Ortberg has some immediate problems. Boeing made a loss of $8bn in the first nine months of the year. Striking workers and unfinished planes languishing in hangars intensify the rate at which its cash is going up in smoke. Some 33,000 machinists were due to vote on a new pay package on Wednesday. Even if they agree to go back to work, Boeing remains mired in production problems.

It is worth thinking through what an iconic-again Boeing would look like. In 2018, before the company was hobbled by two fatal crashes of the 737 MAX and a guilty plea for criminal fraud, Boeing made a record $101bn in revenue, delivering 806 commercial planes. This year so far it has made $51bn and delivered 291. Back at its peak, the company made $14bn of free cash flow; this year and next year, that number will be negative. 

Those past financial aerobatics cannot be the kind of iconic Ortberg has in mind. Boeing’s previous figures were possible partly because it was horribly underinvesting in its planes, in the pursuit of keeping investors happy. That worked, until it catastrophically didn’t.

This time, what is in store is a slow — very slow — climb back to profitability. The $100bn of revenue may be possible again, given Boeing has a backlog of 5,400 commercial planes, but such generous cash generation almost certainly is not.
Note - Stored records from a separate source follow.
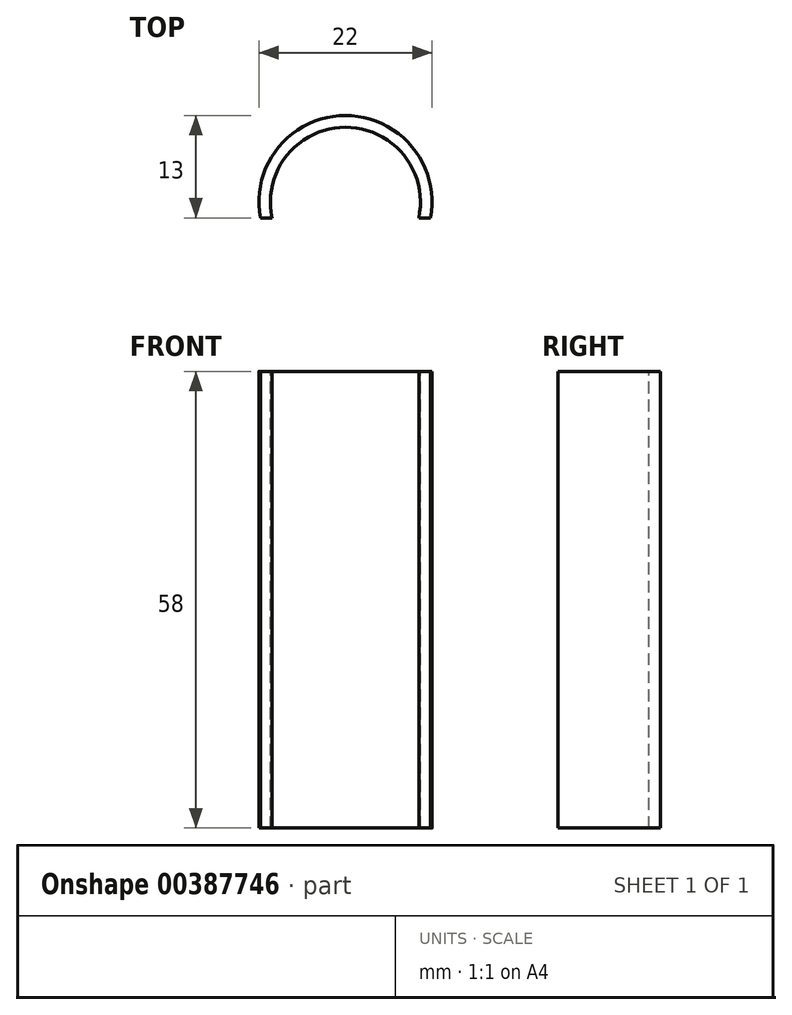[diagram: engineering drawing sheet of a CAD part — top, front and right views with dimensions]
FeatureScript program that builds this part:
annotation { "Feature Type Name" : "Feature", "Feature Type Description" : "" }
export const myFeature = defineFeature(function(context is Context, id is Id, definition is map)
    precondition{}
    {
        {
            var Q0;
            Q0=qCreatedBy(makeId("Top.planeOp"),FACE);
            var sketch = newSketch(context, id + "F0", { "sketchPlane" : qUnion([Q0])});
            skArc(sketch, "E0", {"start": v(-3.1, 2.9) * mm, "mid": v(-3.44, 2.5) * mm, "end": v(-3.72, 2.06) * mm});
            skLineSegment(sketch, "E1", {"start": v(-1.31, 4.04) * mm, "end": v(0, 0) * mm, "construction": true});
            skLineSegment(sketch, "E2", {"start": v(1.31, 4.04) * mm, "end": v(0, 0) * mm, "construction": true});
            skLineSegment(sketch, "E3", {"start": v(0, 0) * mm, "end": v(0, 4.25) * mm, "construction": true});
            skLineSegment(sketch, "E4", {"start": v(0, 4.25) * mm, "end": v(1.31, 4.04) * mm, "construction": true});
            skLineSegment(sketch, "E5", {"start": v(0, 4.25) * mm, "end": v(-1.31, 4.04) * mm, "construction": true});
            skLineSegment(sketch, "E6", {"start": v(-0.81, 5.26) * mm, "end": v(-0.4, 6.25) * mm});
            skLineSegment(sketch, "E7", {"start": v(0.4, 6.25) * mm, "end": v(0.81, 5.26) * mm});
            skLineSegment(sketch, "E8", {"start": v(0, 4.25) * mm, "end": v(0, 7.25) * mm, "construction": true});
            skLineSegment(sketch, "E9", {"start": v(-0.4, 6.25) * mm, "end": v(0.4, 6.25) * mm});
            skLineSegment(sketch, "E10", {"start": v(-1.31, 4.04) * mm, "end": v(1.31, 4.04) * mm, "construction": true});
            skLineSegment(sketch, "E11", {"start": v(0.81, 5.26) * mm, "end": v(0.81, 4.17) * mm});
            skLineSegment(sketch, "E12", {"start": v(-0.81, 5.26) * mm, "end": v(-0.81, 4.17) * mm});
            skLineSegment(sketch, "E13.1.0", {"start": v(-4, 4.82) * mm, "end": v(-3.34, 5.3) * mm});
            skLineSegment(sketch, "E13.1.1", {"start": v(-3.75, 3.78) * mm, "end": v(-4, 4.82) * mm});
            skLineSegment(sketch, "E13.1.2", {"start": v(-3.75, 3.78) * mm, "end": v(-3.1, 2.9) * mm});
            skLineSegment(sketch, "E13.1.3", {"start": v(-3.34, 5.3) * mm, "end": v(-2.44, 4.74) * mm});
            skLineSegment(sketch, "E13.1.4", {"start": v(-2.44, 4.74) * mm, "end": v(-1.8, 3.85) * mm});
            skLineSegment(sketch, "E13.2.0", {"start": v(-6.07, 1.54) * mm, "end": v(-5.82, 2.32) * mm});
            skLineSegment(sketch, "E13.2.1", {"start": v(-5.26, 0.85) * mm, "end": v(-6.07, 1.54) * mm});
            skLineSegment(sketch, "E13.2.2", {"start": v(-5.26, 0.85) * mm, "end": v(-4.22, 0.52) * mm});
            skLineSegment(sketch, "E13.2.3", {"start": v(-5.82, 2.32) * mm, "end": v(-4.75, 2.4) * mm});
            skLineSegment(sketch, "E13.2.4", {"start": v(-4.75, 2.4) * mm, "end": v(-3.72, 2.06) * mm});
            skLineSegment(sketch, "E13.3.0", {"start": v(-5.82, -2.32) * mm, "end": v(-6.07, -1.54) * mm});
            skLineSegment(sketch, "E13.3.1", {"start": v(-4.75, -2.4) * mm, "end": v(-5.82, -2.32) * mm});
            skLineSegment(sketch, "E13.3.2", {"start": v(-4.75, -2.4) * mm, "end": v(-3.72, -2.06) * mm});
            skLineSegment(sketch, "E13.3.3", {"start": v(-6.07, -1.54) * mm, "end": v(-5.26, -0.85) * mm});
            skLineSegment(sketch, "E13.3.4", {"start": v(-5.26, -0.85) * mm, "end": v(-4.22, -0.52) * mm});
            skLineSegment(sketch, "E13.4.0", {"start": v(-3.34, -5.3) * mm, "end": v(-4, -4.82) * mm});
            skLineSegment(sketch, "E13.4.1", {"start": v(-2.44, -4.74) * mm, "end": v(-3.34, -5.3) * mm});
            skLineSegment(sketch, "E13.4.2", {"start": v(-2.44, -4.74) * mm, "end": v(-1.8, -3.85) * mm});
            skLineSegment(sketch, "E13.4.3", {"start": v(-4, -4.82) * mm, "end": v(-3.75, -3.78) * mm});
            skLineSegment(sketch, "E13.4.4", {"start": v(-3.75, -3.78) * mm, "end": v(-3.1, -2.9) * mm});
            skLineSegment(sketch, "E13.5.0", {"start": v(0.4, -6.25) * mm, "end": v(-0.4, -6.25) * mm});
            skLineSegment(sketch, "E13.5.1", {"start": v(0.81, -5.26) * mm, "end": v(0.4, -6.25) * mm});
            skLineSegment(sketch, "E13.5.2", {"start": v(0.81, -5.26) * mm, "end": v(0.81, -4.17) * mm});
            skLineSegment(sketch, "E13.5.3", {"start": v(-0.4, -6.25) * mm, "end": v(-0.81, -5.26) * mm});
            skLineSegment(sketch, "E13.5.4", {"start": v(-0.81, -5.26) * mm, "end": v(-0.81, -4.17) * mm});
            skLineSegment(sketch, "E13.6.0", {"start": v(4, -4.82) * mm, "end": v(3.34, -5.3) * mm});
            skLineSegment(sketch, "E13.6.1", {"start": v(3.75, -3.78) * mm, "end": v(4, -4.82) * mm});
            skLineSegment(sketch, "E13.6.2", {"start": v(3.75, -3.78) * mm, "end": v(3.1, -2.9) * mm});
            skLineSegment(sketch, "E13.6.3", {"start": v(3.34, -5.3) * mm, "end": v(2.44, -4.74) * mm});
            skLineSegment(sketch, "E13.6.4", {"start": v(2.44, -4.74) * mm, "end": v(1.8, -3.85) * mm});
            skLineSegment(sketch, "E13.7.0", {"start": v(6.07, -1.54) * mm, "end": v(5.82, -2.32) * mm});
            skLineSegment(sketch, "E13.7.1", {"start": v(5.26, -0.85) * mm, "end": v(6.07, -1.54) * mm});
            skLineSegment(sketch, "E13.7.2", {"start": v(5.26, -0.85) * mm, "end": v(4.22, -0.52) * mm});
            skLineSegment(sketch, "E13.7.3", {"start": v(5.82, -2.32) * mm, "end": v(4.75, -2.4) * mm});
            skLineSegment(sketch, "E13.7.4", {"start": v(4.75, -2.4) * mm, "end": v(3.72, -2.06) * mm});
            skLineSegment(sketch, "E13.8.0", {"start": v(5.82, 2.32) * mm, "end": v(6.07, 1.54) * mm});
            skLineSegment(sketch, "E13.8.1", {"start": v(4.75, 2.4) * mm, "end": v(5.82, 2.32) * mm});
            skLineSegment(sketch, "E13.8.2", {"start": v(4.75, 2.4) * mm, "end": v(3.72, 2.06) * mm});
            skLineSegment(sketch, "E13.8.3", {"start": v(6.07, 1.54) * mm, "end": v(5.26, 0.85) * mm});
            skLineSegment(sketch, "E13.8.4", {"start": v(5.26, 0.85) * mm, "end": v(4.22, 0.52) * mm});
            skLineSegment(sketch, "E13.9.0", {"start": v(3.34, 5.3) * mm, "end": v(4, 4.82) * mm});
            skLineSegment(sketch, "E13.9.1", {"start": v(2.44, 4.74) * mm, "end": v(3.34, 5.3) * mm});
            skLineSegment(sketch, "E13.9.2", {"start": v(2.44, 4.74) * mm, "end": v(1.8, 3.85) * mm});
            skLineSegment(sketch, "E13.9.3", {"start": v(4, 4.82) * mm, "end": v(3.75, 3.78) * mm});
            skLineSegment(sketch, "E13.9.4", {"start": v(3.75, 3.78) * mm, "end": v(3.1, 2.9) * mm});
            skCircle(sketch, "E14", {"center": v(0, 0) * mm, "radius": 1 * mm});
            skArc(sketch, "E15.trimOffspring", {"start": v(-4.22, 0.52) * mm, "mid": v(-4.25, 0) * mm, "end": v(-4.22, -0.52) * mm});
            skArc(sketch, "E16.trimOffspring", {"start": v(-3.72, -2.06) * mm, "mid": v(-3.44, -2.5) * mm, "end": v(-3.1, -2.9) * mm});
            skArc(sketch, "E17.trimOffspring", {"start": v(-1.8, -3.85) * mm, "mid": v(-1.31, -4.04) * mm, "end": v(-0.81, -4.17) * mm});
            skArc(sketch, "E18.trimOffspring", {"start": v(0.81, -4.17) * mm, "mid": v(1.31, -4.04) * mm, "end": v(1.8, -3.85) * mm});
            skArc(sketch, "E19.trimOffspring", {"start": v(3.1, -2.9) * mm, "mid": v(3.44, -2.5) * mm, "end": v(3.72, -2.06) * mm});
            skArc(sketch, "E20.trimOffspring", {"start": v(4.22, -0.52) * mm, "mid": v(4.25, 0) * mm, "end": v(4.22, 0.52) * mm});
            skArc(sketch, "E21.trimOffspring", {"start": v(3.72, 2.06) * mm, "mid": v(3.44, 2.5) * mm, "end": v(3.1, 2.9) * mm});
            skArc(sketch, "E22.trimOffspring", {"start": v(1.8, 3.85) * mm, "mid": v(1.31, 4.04) * mm, "end": v(0.81, 4.17) * mm});
            skArc(sketch, "E23.trimOffspring", {"start": v(-0.81, 4.17) * mm, "mid": v(-1.31, 4.04) * mm, "end": v(-1.8, 3.85) * mm});
            skSolve(sketch);
        }
        {
            var Q0;
            Q0=makeQuery(id+"F0.imprint","IMPRINT",FACE,{"disambiguationData":[TD([[makeQuery(id+"F0.imprint","IMPRINT",EDGE,{"derivedFrom":sQuery(id+"F0.wireOp",EDGE,"E0")}),1.0]])]});
            extrude(context, id + "F1", {"entities" : qUnion([Q0]), "depth" : 2 * mm});
        }
        {
            var Q0;
            Q0=makeQuery(id+"F1.opExtrude","CAP_FACE",FACE,{"disambiguationData":[OSD([sQuery(id+"F0.wireOp",EDGE,"E0"),sQuery(id+"F0.wireOp",EDGE,"E6"),sQuery(id+"F0.wireOp",EDGE,"E7"),sQuery(id+"F0.wireOp",EDGE,"E9"),sQuery(id+"F0.wireOp",EDGE,"E11"),sQuery(id+"F0.wireOp",EDGE,"E12"),sQuery(id+"F0.wireOp",EDGE,"E13.1.0"),sQuery(id+"F0.wireOp",EDGE,"E13.1.1"),sQuery(id+"F0.wireOp",EDGE,"E13.1.2"),sQuery(id+"F0.wireOp",EDGE,"E13.1.3"),sQuery(id+"F0.wireOp",EDGE,"E13.1.4"),sQuery(id+"F0.wireOp",EDGE,"E13.2.0"),sQuery(id+"F0.wireOp",EDGE,"E13.2.1"),sQuery(id+"F0.wireOp",EDGE,"E13.2.2"),sQuery(id+"F0.wireOp",EDGE,"E13.2.3"),sQuery(id+"F0.wireOp",EDGE,"E13.2.4"),sQuery(id+"F0.wireOp",EDGE,"E13.3.0"),sQuery(id+"F0.wireOp",EDGE,"E13.3.1"),sQuery(id+"F0.wireOp",EDGE,"E13.3.2"),sQuery(id+"F0.wireOp",EDGE,"E13.3.3"),sQuery(id+"F0.wireOp",EDGE,"E13.3.4"),sQuery(id+"F0.wireOp",EDGE,"E13.4.0"),sQuery(id+"F0.wireOp",EDGE,"E13.4.1"),sQuery(id+"F0.wireOp",EDGE,"E13.4.2"),sQuery(id+"F0.wireOp",EDGE,"E13.4.3"),sQuery(id+"F0.wireOp",EDGE,"E13.4.4"),sQuery(id+"F0.wireOp",EDGE,"E13.5.0"),sQuery(id+"F0.wireOp",EDGE,"E13.5.1"),sQuery(id+"F0.wireOp",EDGE,"E13.5.2"),sQuery(id+"F0.wireOp",EDGE,"E13.5.3"),sQuery(id+"F0.wireOp",EDGE,"E13.5.4"),sQuery(id+"F0.wireOp",EDGE,"E13.6.0"),sQuery(id+"F0.wireOp",EDGE,"E13.6.1"),sQuery(id+"F0.wireOp",EDGE,"E13.6.2"),sQuery(id+"F0.wireOp",EDGE,"E13.6.3"),sQuery(id+"F0.wireOp",EDGE,"E13.6.4"),sQuery(id+"F0.wireOp",EDGE,"E13.7.0"),sQuery(id+"F0.wireOp",EDGE,"E13.7.1"),sQuery(id+"F0.wireOp",EDGE,"E13.7.2"),sQuery(id+"F0.wireOp",EDGE,"E13.7.3"),sQuery(id+"F0.wireOp",EDGE,"E13.7.4"),sQuery(id+"F0.wireOp",EDGE,"E13.8.0"),sQuery(id+"F0.wireOp",EDGE,"E13.8.1"),sQuery(id+"F0.wireOp",EDGE,"E13.8.2"),sQuery(id+"F0.wireOp",EDGE,"E13.8.3"),sQuery(id+"F0.wireOp",EDGE,"E13.8.4"),sQuery(id+"F0.wireOp",EDGE,"E13.9.0"),sQuery(id+"F0.wireOp",EDGE,"E13.9.1"),sQuery(id+"F0.wireOp",EDGE,"E13.9.2"),sQuery(id+"F0.wireOp",EDGE,"E13.9.3"),sQuery(id+"F0.wireOp",EDGE,"E13.9.4"),sQuery(id+"F0.wireOp",EDGE,"E14"),sQuery(id+"F0.wireOp",EDGE,"E15.trimOffspring"),sQuery(id+"F0.wireOp",EDGE,"E16.trimOffspring"),sQuery(id+"F0.wireOp",EDGE,"E17.trimOffspring"),sQuery(id+"F0.wireOp",EDGE,"E18.trimOffspring"),sQuery(id+"F0.wireOp",EDGE,"E19.trimOffspring"),sQuery(id+"F0.wireOp",EDGE,"E20.trimOffspring"),sQuery(id+"F0.wireOp",EDGE,"E21.trimOffspring"),sQuery(id+"F0.wireOp",EDGE,"E22.trimOffspring"),sQuery(id+"F0.wireOp",EDGE,"E23.trimOffspring")])],"isStart":false});
            var sketch = newSketch(context, id + "F2", { "sketchPlane" : qUnion([Q0])});
            skArc(sketch, "E24", {"start": v(-15.68, -7.25) * mm, "mid": v(-24.99, 4.27) * mm, "end": v(-34.3, -7.25) * mm});
            skArc(sketch, "E25", {"start": v(-14.17, -7.25) * mm, "mid": v(-14.12, -3.53) * mm, "end": v(-15.32, 0) * mm});
            skLineSegment(sketch, "E26", {"start": v(-35.8, -7.25) * mm, "end": v(-34.3, -7.25) * mm});
            skLineSegment(sketch, "E27", {"start": v(-15.68, -7.25) * mm, "end": v(-14.17, -7.25) * mm});
            skLineSegment(sketch, "E28", {"start": v(-15.32, 0) * mm, "end": v(1.8, 3.85) * mm});
            skLineSegment(sketch, "E29", {"start": v(1.8, 3.85) * mm, "end": v(0.4, 6.25) * mm});
            skLineSegment(sketch, "E30", {"start": v(0.4, 6.25) * mm, "end": v(-18.81, 3.85) * mm});
            skArc(sketch, "E31.trimOffspring", {"start": v(-18.81, 3.85) * mm, "mid": v(-31, 3.96) * mm, "end": v(-35.8, -7.25) * mm});
            skSolve(sketch);
        }
        {
            var Q0;
            Q0=makeQuery(id+"F2.imprint","IMPRINT",FACE,{"disambiguationData":[TD([[makeQuery(id+"F2.imprint","IMPRINT",EDGE,{"derivedFrom":sQuery(id+"F2.wireOp",EDGE,"E24")}),-1.0]])]});
            extrude(context, id + "F3", {"entities" : qUnion([Q0]), "operationType" : NewBodyOperationType.ADD, "oppositeDirection" : true, "depth" : 2 * mm});
        }
        {
            var Q0;
            {var subQ0=sQuery(id+"F0.wireOp",EDGE,"E23.trimOffspring");var subQ1=sQuery(id+"F0.wireOp",EDGE,"E13.2.4");var subQ2=sQuery(id+"F0.wireOp",EDGE,"E13.2.3");var subQ3=sQuery(id+"F0.wireOp",EDGE,"E13.2.0");var subQ4=sQuery(id+"F0.wireOp",EDGE,"E13.1.4");var subQ5=sQuery(id+"F0.wireOp",EDGE,"E13.1.3");var subQ6=sQuery(id+"F0.wireOp",EDGE,"E13.1.2");var subQ7=sQuery(id+"F0.wireOp",EDGE,"E13.1.1");var subQ8=sQuery(id+"F0.wireOp",EDGE,"E13.1.0");var subQ9=sQuery(id+"F0.wireOp",EDGE,"E12");var subQ10=sQuery(id+"F0.wireOp",EDGE,"E6");var subQ11=sQuery(id+"F0.wireOp",EDGE,"E0");Q0=makeQuery(id+"F3.boolean.opBoolean","MERGE",FACE,{"derivedFrom":[makeQuery(id+"F1.opExtrude","CAP_FACE",FACE,{"disambiguationData":[OSD([subQ11,subQ10,sQuery(id+"F0.wireOp",EDGE,"E7"),sQuery(id+"F0.wireOp",EDGE,"E9"),sQuery(id+"F0.wireOp",EDGE,"E11"),subQ9,subQ8,subQ7,subQ6,subQ5,subQ4,subQ3,sQuery(id+"F0.wireOp",EDGE,"E13.2.1"),sQuery(id+"F0.wireOp",EDGE,"E13.2.2"),subQ2,subQ1,sQuery(id+"F0.wireOp",EDGE,"E13.3.0"),sQuery(id+"F0.wireOp",EDGE,"E13.3.1"),sQuery(id+"F0.wireOp",EDGE,"E13.3.2"),sQuery(id+"F0.wireOp",EDGE,"E13.3.3"),sQuery(id+"F0.wireOp",EDGE,"E13.3.4"),sQuery(id+"F0.wireOp",EDGE,"E13.4.0"),sQuery(id+"F0.wireOp",EDGE,"E13.4.1"),sQuery(id+"F0.wireOp",EDGE,"E13.4.2"),sQuery(id+"F0.wireOp",EDGE,"E13.4.3"),sQuery(id+"F0.wireOp",EDGE,"E13.4.4"),sQuery(id+"F0.wireOp",EDGE,"E13.5.0"),sQuery(id+"F0.wireOp",EDGE,"E13.5.1"),sQuery(id+"F0.wireOp",EDGE,"E13.5.2"),sQuery(id+"F0.wireOp",EDGE,"E13.5.3"),sQuery(id+"F0.wireOp",EDGE,"E13.5.4"),sQuery(id+"F0.wireOp",EDGE,"E13.6.0"),sQuery(id+"F0.wireOp",EDGE,"E13.6.1"),sQuery(id+"F0.wireOp",EDGE,"E13.6.2"),sQuery(id+"F0.wireOp",EDGE,"E13.6.3"),sQuery(id+"F0.wireOp",EDGE,"E13.6.4"),sQuery(id+"F0.wireOp",EDGE,"E13.7.0"),sQuery(id+"F0.wireOp",EDGE,"E13.7.1"),sQuery(id+"F0.wireOp",EDGE,"E13.7.2"),sQuery(id+"F0.wireOp",EDGE,"E13.7.3"),sQuery(id+"F0.wireOp",EDGE,"E13.7.4"),sQuery(id+"F0.wireOp",EDGE,"E13.8.0"),sQuery(id+"F0.wireOp",EDGE,"E13.8.1"),sQuery(id+"F0.wireOp",EDGE,"E13.8.2"),sQuery(id+"F0.wireOp",EDGE,"E13.8.3"),sQuery(id+"F0.wireOp",EDGE,"E13.8.4"),sQuery(id+"F0.wireOp",EDGE,"E13.9.0"),sQuery(id+"F0.wireOp",EDGE,"E13.9.1"),sQuery(id+"F0.wireOp",EDGE,"E13.9.2"),sQuery(id+"F0.wireOp",EDGE,"E13.9.3"),sQuery(id+"F0.wireOp",EDGE,"E13.9.4"),sQuery(id+"F0.wireOp",EDGE,"E14"),sQuery(id+"F0.wireOp",EDGE,"E15.trimOffspring"),sQuery(id+"F0.wireOp",EDGE,"E16.trimOffspring"),sQuery(id+"F0.wireOp",EDGE,"E17.trimOffspring"),sQuery(id+"F0.wireOp",EDGE,"E18.trimOffspring"),sQuery(id+"F0.wireOp",EDGE,"E19.trimOffspring"),sQuery(id+"F0.wireOp",EDGE,"E20.trimOffspring"),sQuery(id+"F0.wireOp",EDGE,"E21.trimOffspring"),sQuery(id+"F0.wireOp",EDGE,"E22.trimOffspring"),subQ0])],"isStart":false}),makeQuery(id+"F3.opExtrude","CAP_FACE",FACE,{"disambiguationData":[OSD([subQ11,subQ10,subQ9,subQ8,subQ7,subQ6,subQ5,subQ4,subQ3,subQ2,subQ1,subQ0,sQuery(id+"F2.wireOp",EDGE,"E24"),sQuery(id+"F2.wireOp",EDGE,"E25"),sQuery(id+"F2.wireOp",EDGE,"E26"),sQuery(id+"F2.wireOp",EDGE,"E27"),sQuery(id+"F2.wireOp",EDGE,"E28"),sQuery(id+"F2.wireOp",EDGE,"E30"),sQuery(id+"F2.wireOp",EDGE,"E31.trimOffspring")])],"isStart":true})]});}
            var sketch = newSketch(context, id + "F4", { "sketchPlane" : qUnion([Q0])});
            skArc(sketch, "E32", {"start": v(-14.17, -7.25) * mm, "mid": v(-24.99, 5.75) * mm, "end": v(-35.8, -7.25) * mm});
            skPoint(sketch, "E32.first.point", {"position": v(-35.23, -1.23) * mm});
            skPoint(sketch, "E32.second.point", {"position": v(-32.93, 2.36) * mm});
            skPoint(sketch, "E32.third.point", {"position": v(-26.2, 5.68) * mm});
            skArc(sketch, "E33", {"start": v(-15.68, -7.25) * mm, "mid": v(-24.99, 4.28) * mm, "end": v(-34.3, -7.25) * mm});
            skPoint(sketch, "E33.first.point", {"position": v(-33.87, -1.81) * mm});
            skPoint(sketch, "E33.second.point", {"position": v(-27.8, 3.85) * mm});
            skPoint(sketch, "E33.third.point", {"position": v(-18.81, 2) * mm});
            skLineSegment(sketch, "E34", {"start": v(-35.8, -7.25) * mm, "end": v(-34.3, -7.25) * mm});
            skLineSegment(sketch, "E35", {"start": v(-15.68, -7.25) * mm, "end": v(-14.17, -7.25) * mm});
            skSolve(sketch);
        }
        {
            var Q0;
            Q0=makeQuery(id+"F4.imprint","IMPRINT",FACE,{"disambiguationData":[TD([[makeQuery(id+"F4.imprint","IMPRINT",EDGE,{"derivedFrom":sQuery(id+"F4.wireOp",EDGE,"E33")}),-1.0]])]});
            extrude(context, id + "F5", {"entities" : qUnion([Q0]), "operationType" : NewBodyOperationType.ADD, "depth" : 60 * mm});
        }
        {
            var Q0;
            Q0=qCreatedBy(makeId("Top.planeOp"),FACE);
            var sketch = newSketch(context, id + "F6", { "sketchPlane" : qUnion([Q0])});
            skLineSegment(sketch, "E36.bottom", {"start": v(28.4, 25.58) * mm, "end": v(-55.72, 25.58) * mm});
            skLineSegment(sketch, "E36.top", {"start": v(28.4, -14.88) * mm, "end": v(-55.72, -14.88) * mm});
            skLineSegment(sketch, "E36.left", {"start": v(28.4, 25.58) * mm, "end": v(28.4, -14.88) * mm});
            skLineSegment(sketch, "E36.right", {"start": v(-55.72, 25.58) * mm, "end": v(-55.72, -14.88) * mm});
            skSolve(sketch);
        }
        {
            var Q0;
            Q0=makeQuery(id+"F6.imprint","IMPRINT",FACE,{"disambiguationData":[TD([[makeQuery(id+"F6.imprint","IMPRINT",EDGE,{"derivedFrom":sQuery(id+"F6.wireOp",EDGE,"E36.bottom")}),1.0]])]});
            extrude(context, id + "F7", {"entities" : qUnion([Q0]), "operationType" : NewBodyOperationType.REMOVE, "depth" : 4 * mm, "offsetDistance" : 25 * mm});
        }
    });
At some point, Boeing will need a new plane too — which is likely to cost tens of billions of dollars.

Line chart of Net debt as a multiple of forecast EBITDA showing Boeing's planes are grounded, but its debts are sky high

One area where Ortberg really could do with turning back the clock is Boeing’s balance sheet. It is currently weighed down with $58bn of debt — $44bn more than six years ago. Chief rival Airbus has production problems of its own, but at least it has more cash than debt. Raising equity could cut Boeing’s mountain of borrowings by maybe $15bn.

For now, Ortberg is mostly offering big promises to restore Boeing’s status as an example of “good culture”, starting with him spending lots of time on the factory floor. That has shades of General Electric turnaround boss Larry Culp, who likes to walk around his facilities brainstorming efficiency with his employees. Culp eventually rehabilitated his own fallen icon by breaking GE up. Ortberg’s flight plan might yet involve something similar.